◆ ASSIGNMENT: Print the data below verbatim, omitting the pictures.

◆ STORED DATA:
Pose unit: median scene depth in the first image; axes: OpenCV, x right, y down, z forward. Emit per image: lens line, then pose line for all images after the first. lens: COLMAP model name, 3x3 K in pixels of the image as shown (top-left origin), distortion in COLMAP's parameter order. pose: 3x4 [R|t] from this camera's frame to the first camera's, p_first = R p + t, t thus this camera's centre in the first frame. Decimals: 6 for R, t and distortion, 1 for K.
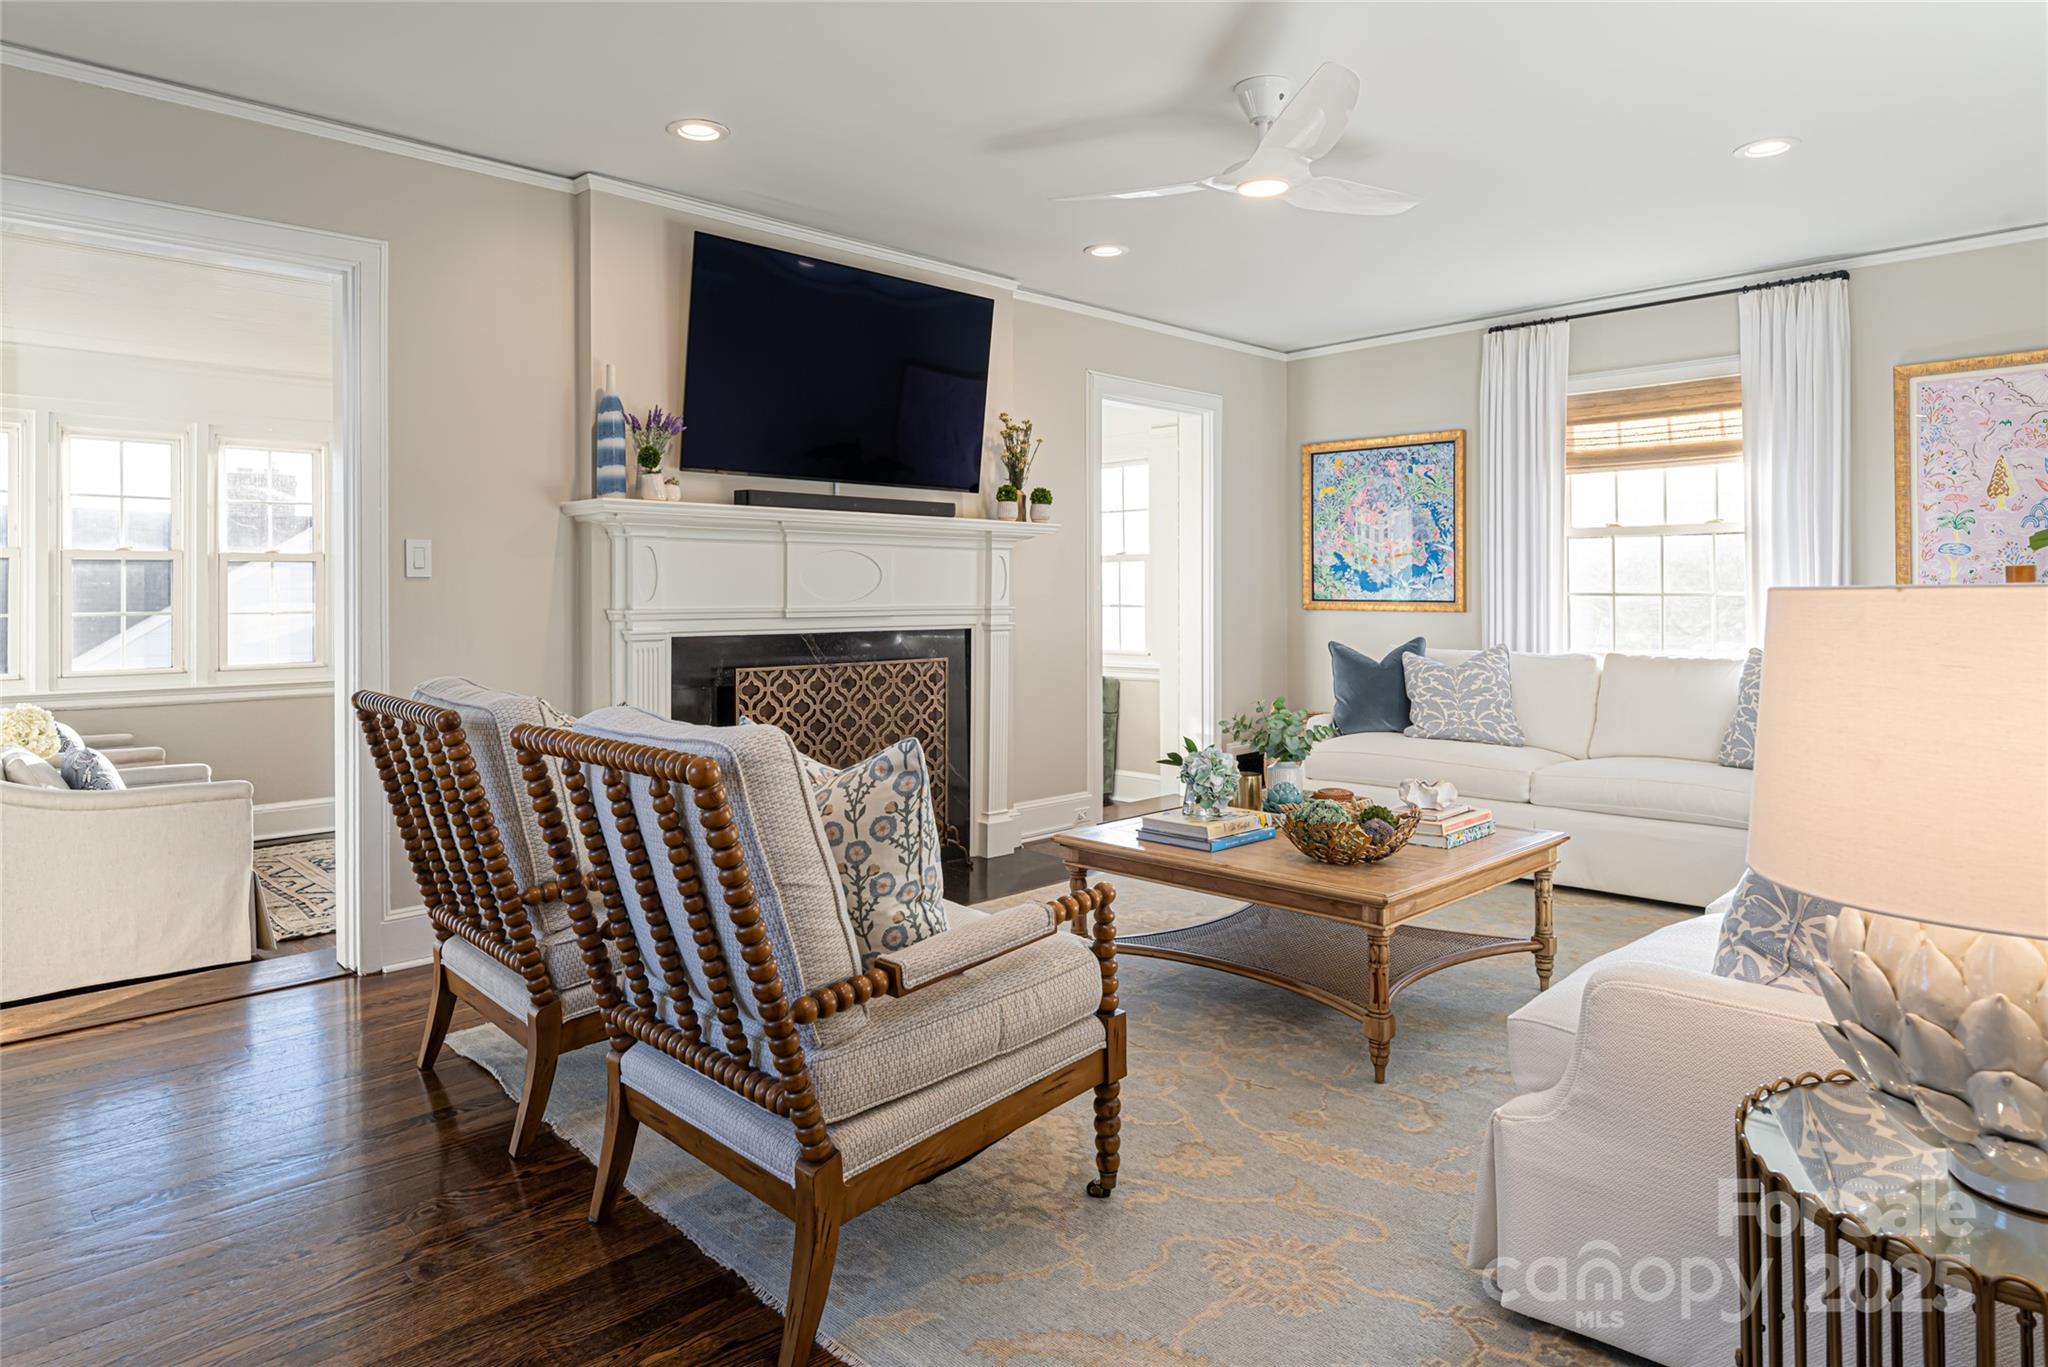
lens RADIAL K [[1193.6, 0, 1024.0], [0, 1193.6, 683.5], [0, 0, 1]] dist [0.000169, 0.000942]
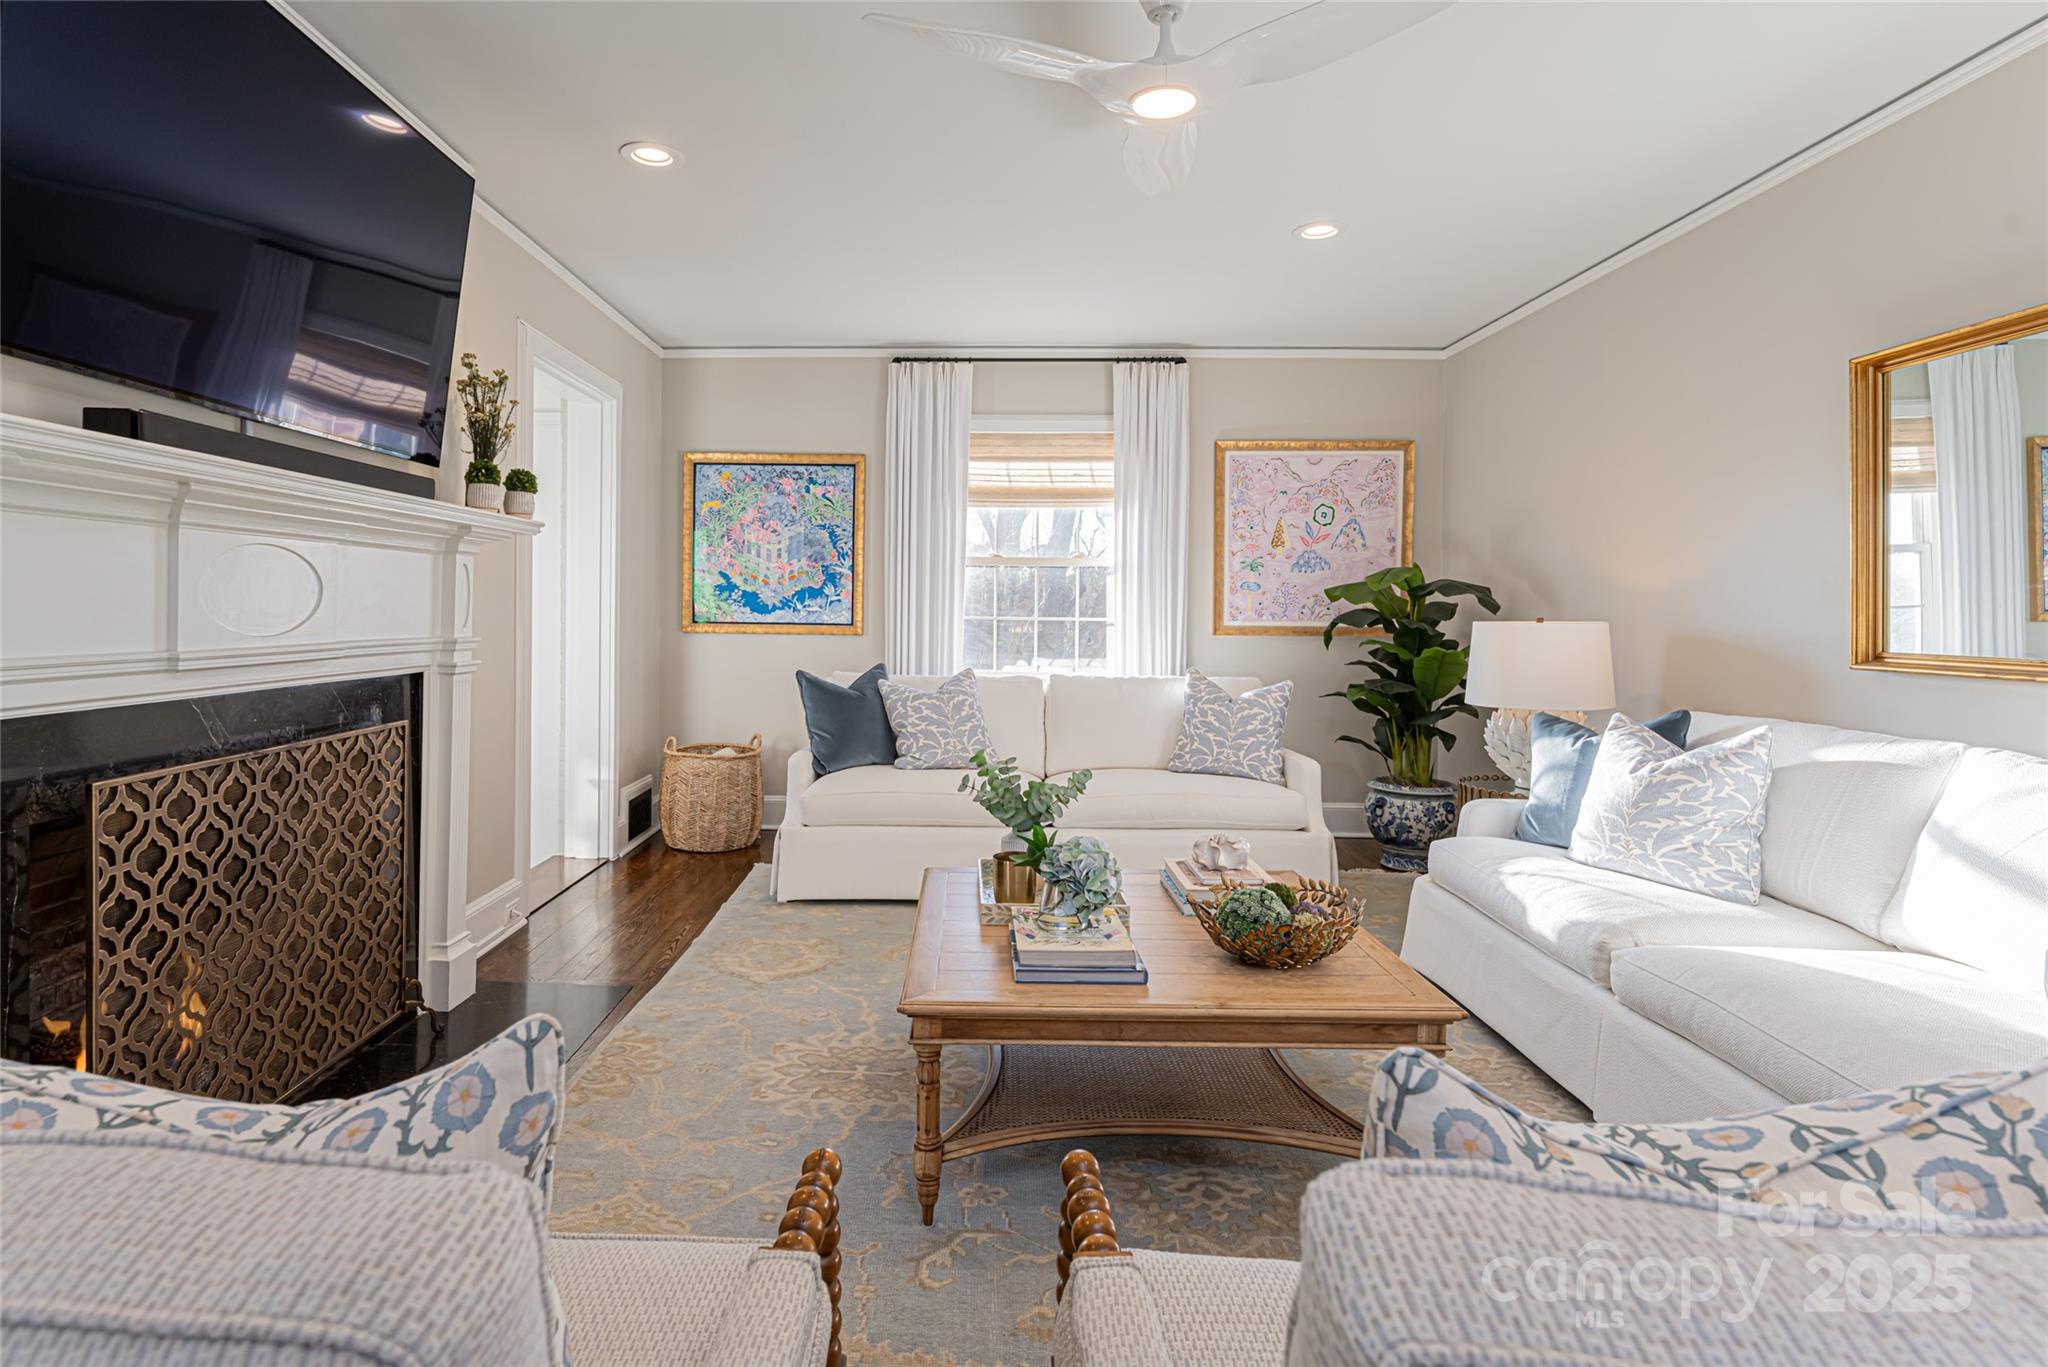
lens RADIAL K [[1042.3, 0, 954.7], [0, 1042.3, 669.3], [0, 0, 1]] dist [-0.002795, -0.000100]
pose [[0.727043, -0.031563, 0.685866, -0.220474], [0.042078, 0.999113, 0.001374, -0.035132], [-0.685301, 0.027861, 0.727727, 0.372587]]
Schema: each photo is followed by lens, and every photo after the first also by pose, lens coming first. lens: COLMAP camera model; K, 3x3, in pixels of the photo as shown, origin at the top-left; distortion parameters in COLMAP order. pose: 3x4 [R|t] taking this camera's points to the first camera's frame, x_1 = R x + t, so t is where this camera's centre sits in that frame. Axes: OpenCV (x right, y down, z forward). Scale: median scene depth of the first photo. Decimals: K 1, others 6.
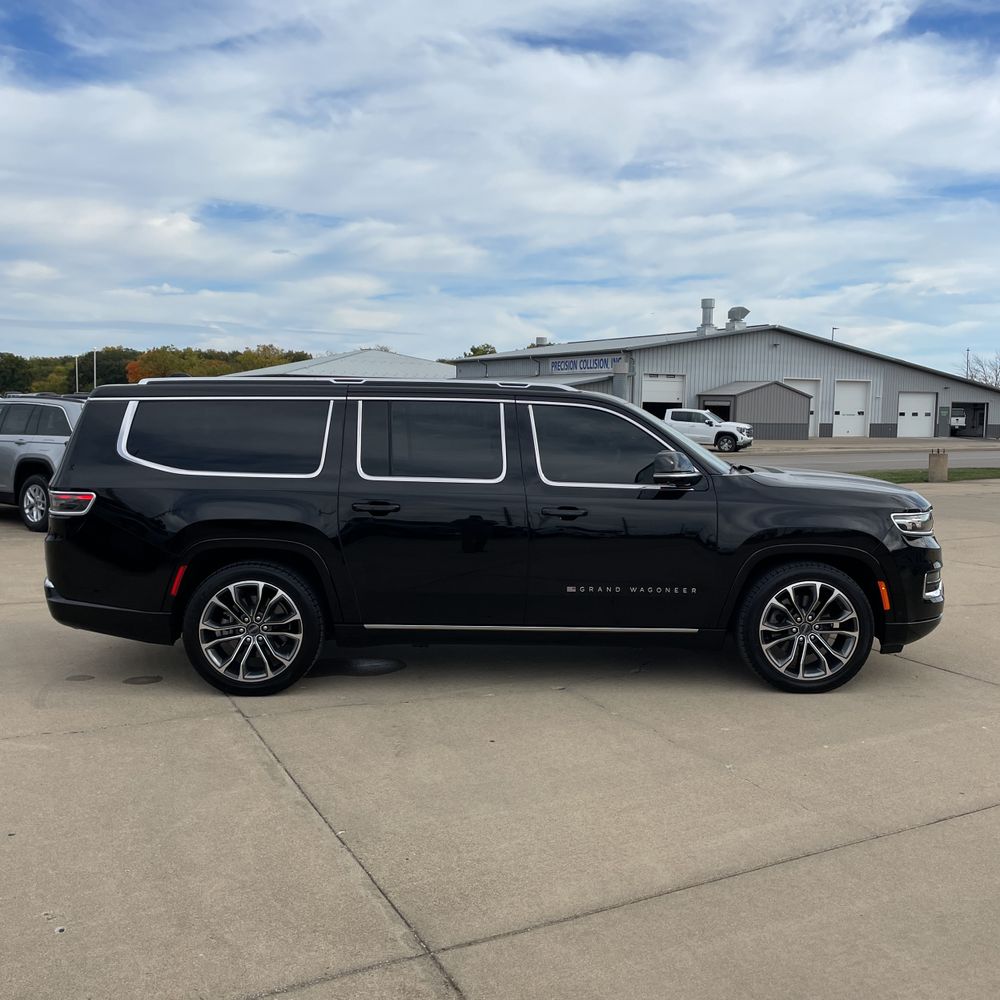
lens RADIAL K [[1013.5, 0, 465.0], [0, 1013.5, 501.8], [0, 0, 1]] dist [0.105630, -0.126687]
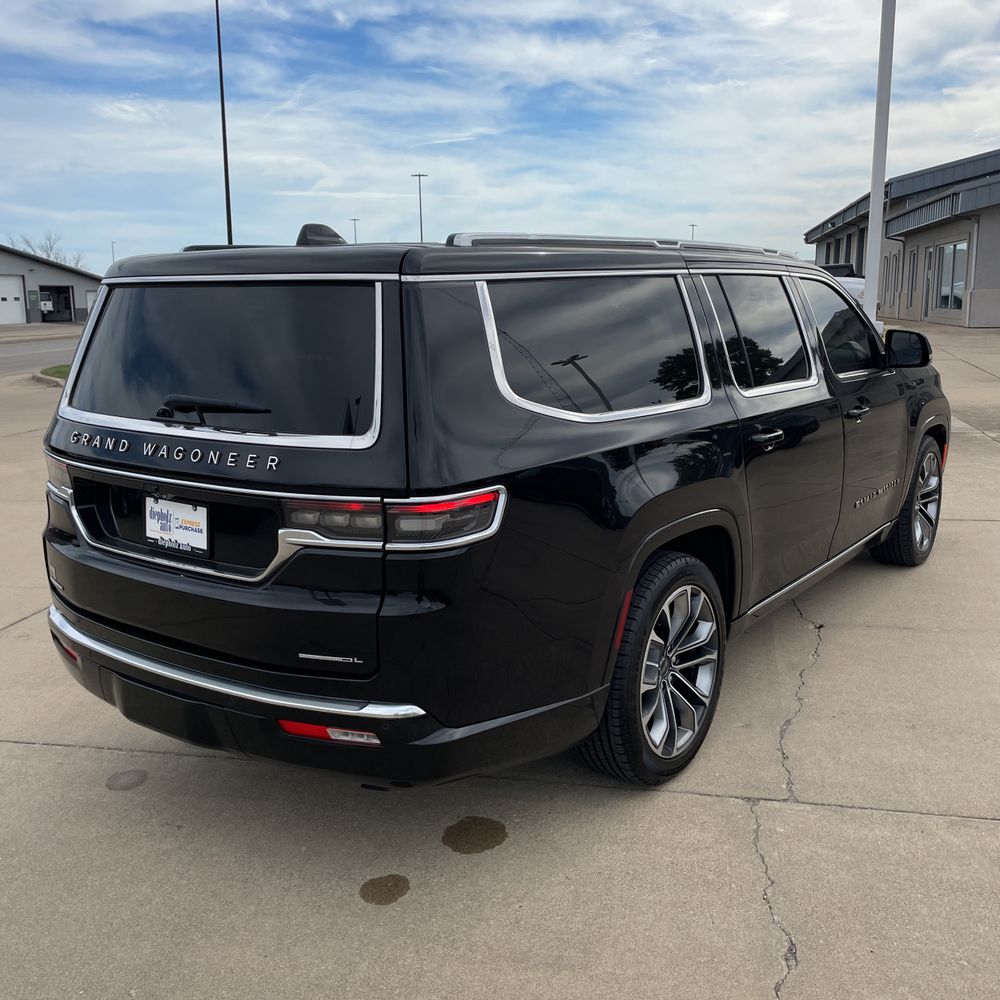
lens RADIAL K [[1035.6, 0, 500.0], [0, 1035.6, 500.0], [0, 0, 1]] dist [0.092904, -0.133729]
pose [[0.587843, -0.176989, 0.789376, -0.077262], [0.094008, 0.984108, 0.150644, -0.007616], [-0.803494, -0.014348, 0.595140, 0.076398]]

◆ SOLUTION BELOW:
Pose unit: median scene depth in the first image; axes: OpenCV, x right, y down, z forward. Emit per image: lens line, then pose line for all images after the first. lens: COLMAP model name, 3x3 K in pixels of the image as shown (top-left origin), distortion in COLMAP's parameter order. pose: 3x4 [R|t] from this camera's frame to the first camera's, p_first = R p + t, t thus this camera's centre in the first frame. Decimals: 6 for R, t and distortion, 1 for K.
lens RADIAL K [[1193.6, 0, 1024.0], [0, 1193.6, 683.5], [0, 0, 1]] dist [0.000169, 0.000942]
lens RADIAL K [[1042.3, 0, 954.7], [0, 1042.3, 669.3], [0, 0, 1]] dist [-0.002795, -0.000100]
pose [[0.727043, -0.031563, 0.685866, -0.220474], [0.042078, 0.999113, 0.001374, -0.035132], [-0.685301, 0.027861, 0.727727, 0.372587]]
Schema: each photo is followed by lens, and every photo after the first also by pose, lens coming first. lens: COLMAP camera model; K, 3x3, in pixels of the photo as shown, origin at the top-left; distortion parameters in COLMAP order. pose: 3x4 [R|t] taking this camera's points to the first camera's frame, x_1 = R x + t, so t is where this camera's centre sits in that frame. Axes: OpenCV (x right, y down, z forward). Scale: median scene depth of the first photo. Decimals: K 1, others 6.
lens RADIAL K [[1013.5, 0, 465.0], [0, 1013.5, 501.8], [0, 0, 1]] dist [0.105630, -0.126687]
lens RADIAL K [[1035.6, 0, 500.0], [0, 1035.6, 500.0], [0, 0, 1]] dist [0.092904, -0.133729]
pose [[0.587843, -0.176989, 0.789376, -0.077262], [0.094008, 0.984108, 0.150644, -0.007616], [-0.803494, -0.014348, 0.595140, 0.076398]]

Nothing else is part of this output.